It may have militarised some atolls in the South China Sea, but, unlike the USA, it doesn’t have 7,000 troops and occupy 30 percent of the land in Guam. China doesn’t have nearly 30,000 troops in any of its neighbouring countries, as USA has in south Korea. Nor has it colonised any Asian country with 80,000 troops and 125 active bases like the US bases in Japan.

This is another of the great disinformation campaigns: the ‘military expansion’ of China. A country that hasn’t invaded in a generation and works closely with the USA in Djibouti, the only overseas base China actually has.

China isn’t fortifying Gwadar Port in Pakistan, as alleged by some media. Nor is it, as suggested in think tank reports, providing military aid to the Solomon Islands. In fact, the agreement with the Solomon Islands specifically excludes military aid.

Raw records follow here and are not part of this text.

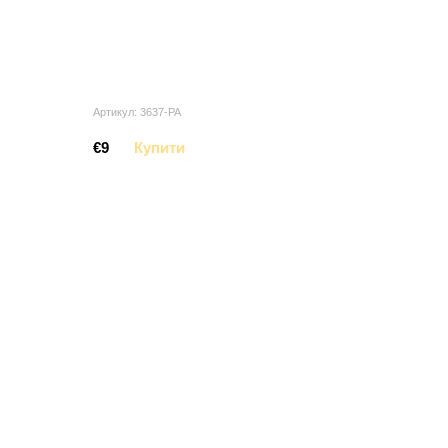
Артикул: 3637-PA
€9
Купити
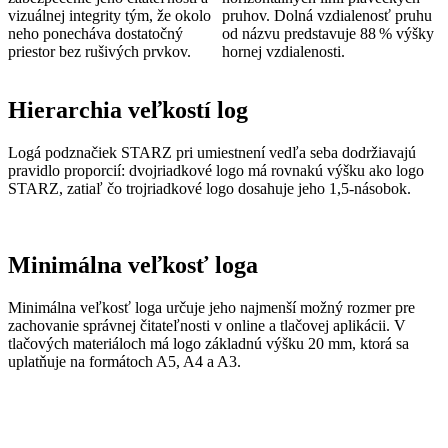
vizuálnej integrity tým, že okolo
pruhov. Dolná vzdialenosť pruhu
neho ponecháva dostatočný
od názvu predstavuje 88 % výšky
priestor bez rušivých prvkov.
hornej vzdialenosti.
Hierarchia veľkostí log
Logá podznačiek STARZ pri umiestnení vedľa seba dodržiavajú
pravidlo proporcií: dvojriadkové logo má rovnakú výšku ako logo
STARZ, zatiaľ čo trojriadkové logo dosahuje jeho 1,5-násobok.
Minimálna veľkosť loga
Minimálna veľkosť loga určuje jeho najmenší možný rozmer pre
zachovanie správnej čitateľnosti v online a tlačovej aplikácii. V
tlačových materiáloch má logo základnú výšku 20 mm, ktorá sa
uplatňuje na formátoch A5, A4 a A3.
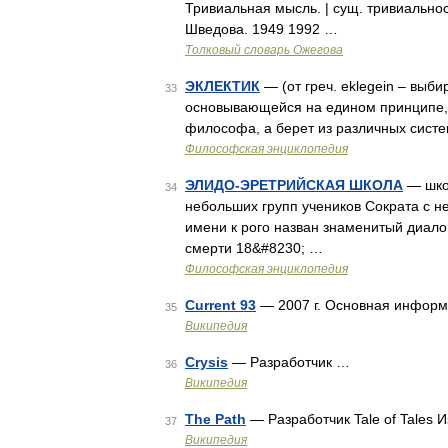
Тривиальная мысль. | сущ. тривиальнос
Шведова. 1949 1992 …
Толковый словарь Ожегова
ЭКЛЕКТИК
— (от греч. eklegein – выби
33
основывающейся на едином принципе, и
философа, а берет из различных систе
Философская энциклопедия
ЭЛИДО-ЭРЕТРИЙСКАЯ ШКОЛА
— шко
34
небольших групп учеников Сократа с 
имени к рого назван знаменитый диало
смерти 18&#8230; …
Философская энциклопедия
Current 93
— 2007 г. Основная инфор
35
Википедия
Crysis
— Разработчик …
36
Википедия
The Path
— Разработчик Tale of Tales 
37
Википедия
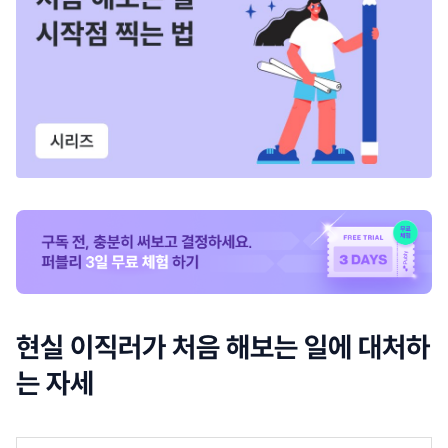
현실 이직러가 처음 해보는 일에 대처하
는 자세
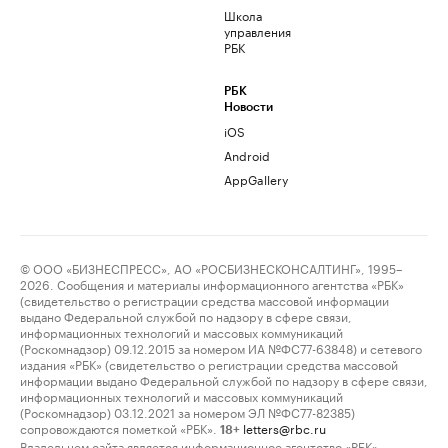
Школа
управления
РБК
РБК
Новости
iOS
Android
AppGallery
© ООО «БИЗНЕСПРЕСС», АО «РОСБИЗНЕСКОНСАЛТИНГ», 1995–
2026. Сообщения и материалы информационного агентства «РБК»
(свидетельство о регистрации средства массовой информации
выдано Федеральной службой по надзору в сфере связи,
информационных технологий и массовых коммуникаций
(Роскомнадзор) 09.12.2015 за номером ИА №ФС77-63848) и сетевого
издания «РБК» (свидетельство о регистрации средства массовой
информации выдано Федеральной службой по надзору в сфере связи,
информационных технологий и массовых коммуникаций
(Роскомнадзор) 03.12.2021 за номером ЭЛ №ФС77-82385)
сопровождаются пометкой «РБК».
letters@rbc.ru
18+
Владельцем сайта является информационное агентство «РБК».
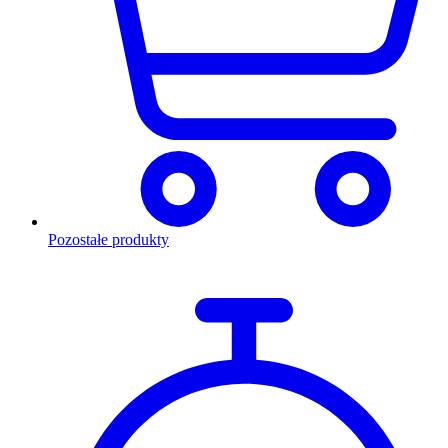
Pozostałe produkty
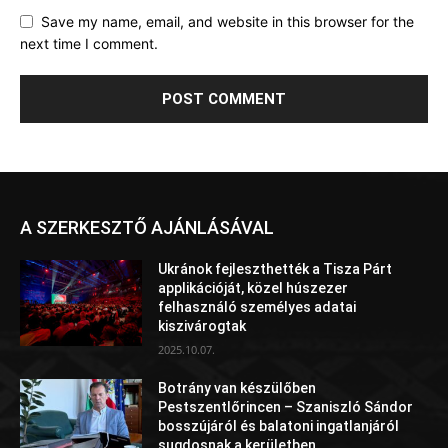
Save my name, email, and website in this browser for the
next time I comment.
A SZERKESZTŐ AJÁNLÁSÁVAL
Ukránok fejleszthették a Tisza Párt
applikációját, közel húszezer
felhasználó személyes adatai
kiszivárogtak
2025.10.07.
Botrány van készülőben
Pestszentlőrincen – Szaniszló Sándor
bosszújáról és balatoni ingatlanjáról
sugdosnak a kerületben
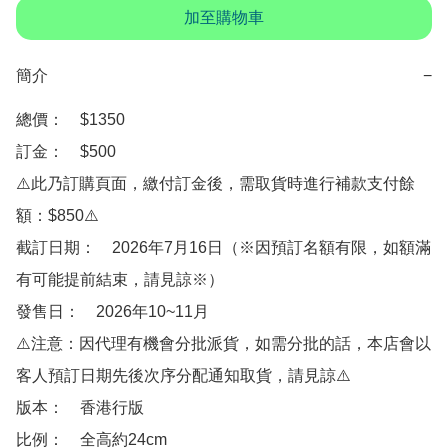
加至購物車
簡介
−
總價：　$1350 

訂金：　$500

⚠️此乃訂購頁面，繳付訂金後，需取貨時進行補款支付餘
額：$850⚠️

截訂日期：　2026年7月16日（※因預訂名額有限，如額滿
有可能提前結束，請見諒※）

發售日：　2026年10~11月

⚠️注意：因代理有機會分批派貨，如需分批的話，本店會以
客人預訂日期先後次序分配通知取貨，請見諒⚠️

版本：　香港行版

比例：　全高約24cm 
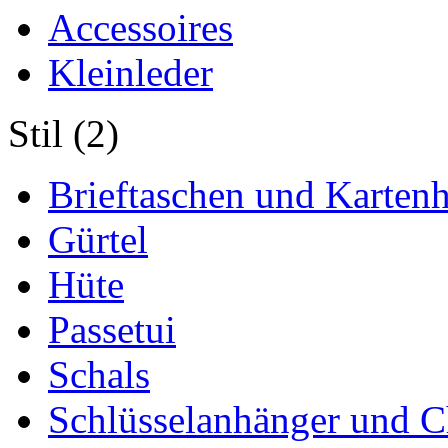
Accessoires
Kleinleder
Stil (2)
Brieftaschen und Kartenh
Gürtel
Hüte
Passetui
Schals
Schlüsselanhänger und 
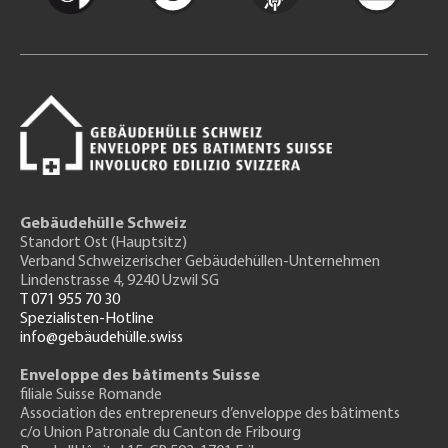
Gebäudehülle Schweiz
Standort Ost (Hauptsitz)
Verband Schweizerischer Gebäudehüllen-Unternehmen
Lindenstrasse 4, 9240 Uzwil SG
T 071 955 70 30
Spezialisten-Hotline
info@gebäudehülle.swiss
Enveloppe des bâtiments Suisse
filiale Suisse Romande
Association des entrepreneurs
d’enveloppe des bâtiments
c/o Union Patronale du Canton de Fribourg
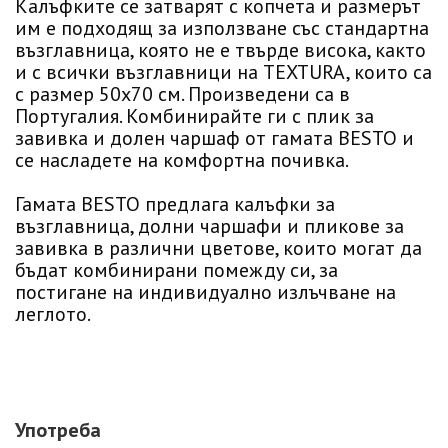
Калъфките се затварят с копчета и размерът
им е подходящ за използване със стандартна
възглавница, която не е твърде висока, както
и с всички възглавници на TEXTURA, които са
с размер 50х70 см. Произведени са в
Португалия. Комбинирайте ги с плик за
завивка и долен чаршаф от гамата BESTO и
се насладете на комфортна почивка.
Гамата BESTO предлага калъфки за
възглавница, долни чаршафи и пликове за
завивка в различни цветове, които могат да
бъдат комбинирани помежду си, за
постигане на индивидуално излъчване на
леглото.
Употреба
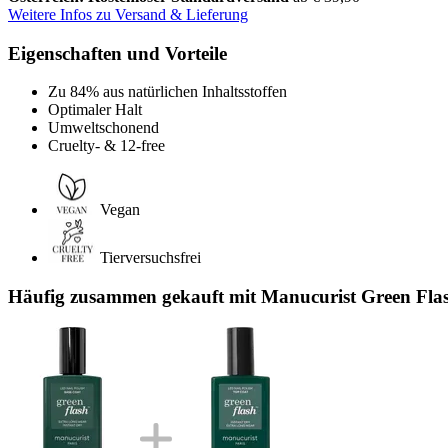
Weitere Infos zu Versand & Lieferung
Eigenschaften und Vorteile
Zu 84% aus natürlichen Inhaltsstoffen
Optimaler Halt
Umweltschonend
Cruelty- & 12-free
Vegan
Tierversuchsfrei
Häufig zusammen gekauft mit Manucurist Green Flas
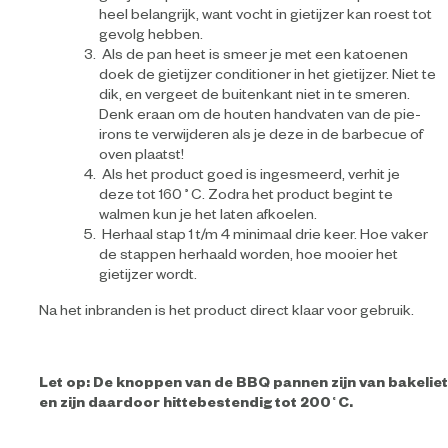
heel belangrijk, want vocht in gietijzer kan roest tot
gevolg hebben.
Als de pan heet is smeer je met een katoenen
doek de gietijzer conditioner in het gietijzer. Niet te
dik, en vergeet de buitenkant niet in te smeren.
Denk eraan om de houten handvaten van de pie-
irons te verwijderen als je deze in de barbecue of
oven plaatst!
Als het product goed is ingesmeerd, verhit je
deze tot 160˚C. Zodra het product begint te
walmen kun je het laten afkoelen.
Herhaal stap 1 t/m 4 minimaal drie keer. Hoe vaker
de stappen herhaald worden, hoe mooier het
gietijzer wordt.
Na het inbranden is het product direct klaar voor gebruik.
Let op: De knoppen van de BBQ pannen zijn van bakeliet
en zijn daardoor hittebestendig tot 200˚C.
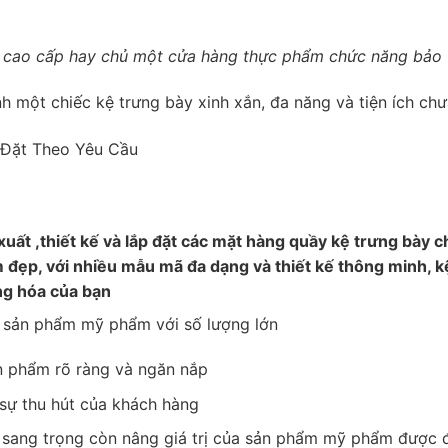
 cao cấp hay chủ một cửa hàng thực phẩm chức năng bảo 
h một chiếc kệ trưng bày xinh xắn, đa năng và tiện ích chư
ất ,thiết kế và lắp đặt các mặt hàng quầy kệ trưng bày ch
m đẹp, với nhiều mẫu mã đa dạng và thiết kế thông minh, 
àng hóa của bạn
y sản phẩm mỹ phẩm với số lượng lớn
ản phẩm rõ ràng và ngăn nắp
 sự thu hút của khách hàng
 sang trọng còn nâng giá trị của sản phẩm mỹ phẩm được đ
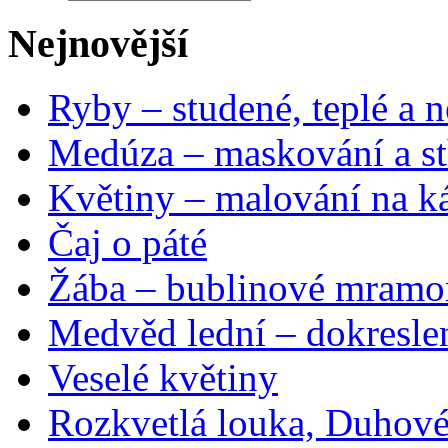
Nejnovější
Ryby – studené, teplé a n
Medúza – maskování a st
Květiny – malování na ká
Čaj o páté
Žába – bublinové mramo
Medvěd lední – dokresle
Veselé květiny
Rozkvetlá louka, Duhové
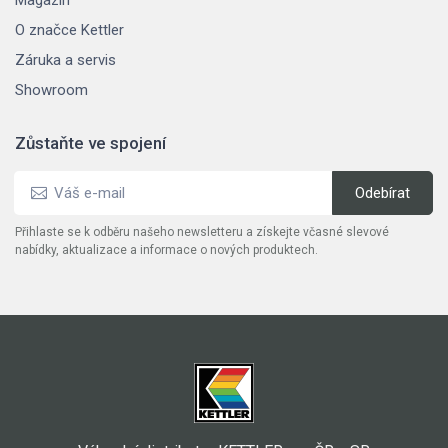
O značce Kettler
Záruka a servis
Showroom
Zůstaňte ve spojení
Přihlaste se k odběru našeho newsletteru a získejte včasné slevové
nabídky, aktualizace a informace o nových produktech.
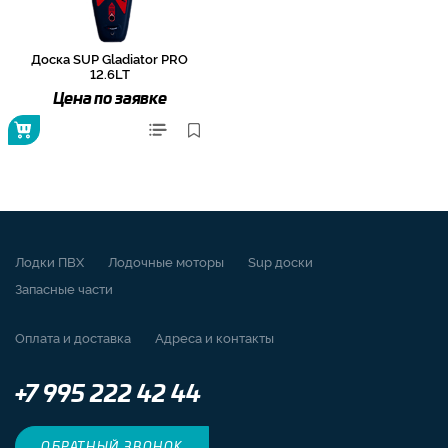
Доска SUP Gladiator PRO
12.6LT
Цена по заявке
Лодки ПВХ
Лодочные моторы
Sup доски
Запасные части
Оплата и доставка
Адреса и контакты
+7 995 222 42 44
ОБРАТНЫЙ ЗВОНОК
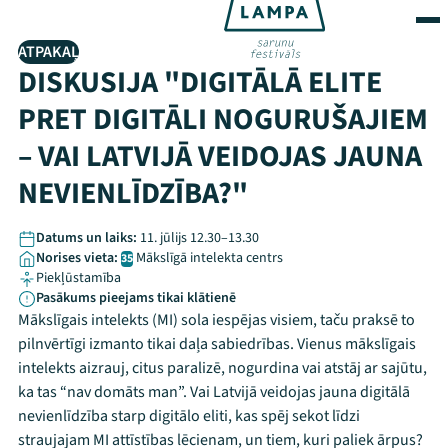
ATPAKAĻ
DISKUSIJA "DIGITĀLĀ ELITE
PRET DIGITĀLI NOGURUŠAJIEM
– VAI LATVIJĀ VEIDOJAS JAUNA
NEVIENLĪDZĪBA?"
Datums un laiks:
11. jūlijs 12.30–13.30
Norises vieta:
Mākslīgā intelekta centrs
35
Piekļūstamība
Pasākums pieejams tikai klātienē
Mākslīgais intelekts (MI) sola iespējas visiem, taču praksē to
pilnvērtīgi izmanto tikai daļa sabiedrības. Vienus mākslīgais
intelekts aizrauj, citus paralizē, nogurdina vai atstāj ar sajūtu,
ka tas “nav domāts man”. Vai Latvijā veidojas jauna digitālā
nevienlīdzība starp digitālo eliti, kas spēj sekot līdzi
straujajam MI attīstības lēcienam, un tiem, kuri paliek ārpus?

What China is doing is building world-class infrastructure. Forty-two thousand kilometres of high-speed rail with 1,100 stations criss-cross the country. China has lifted 800 million people out of poverty in the last 40 years.

China has improved the air and water quality to the point that, where there was once smog, there are now blue skies. Where people once said it was hard to find wild animals in China, they now abound, from the protected and rarely seen wetland birds in Jiangsu, to rare whales off Guangdong, to Asian elephants wreaking havoc in Yunnan, from leopards in Shenzhen to Tigers in Heilongjiang. These ecological changes say more about a country than teams of western economists can.

For a real perspective on China, try looking at some Chinese media – and then watch what China does. In every case so far, what China said it would do, is what it actually did.

Another rule of thumb I adopt is to look at what western media says is happening in China and then assume it’s a deflection from what really happens somewhere else. It usually is.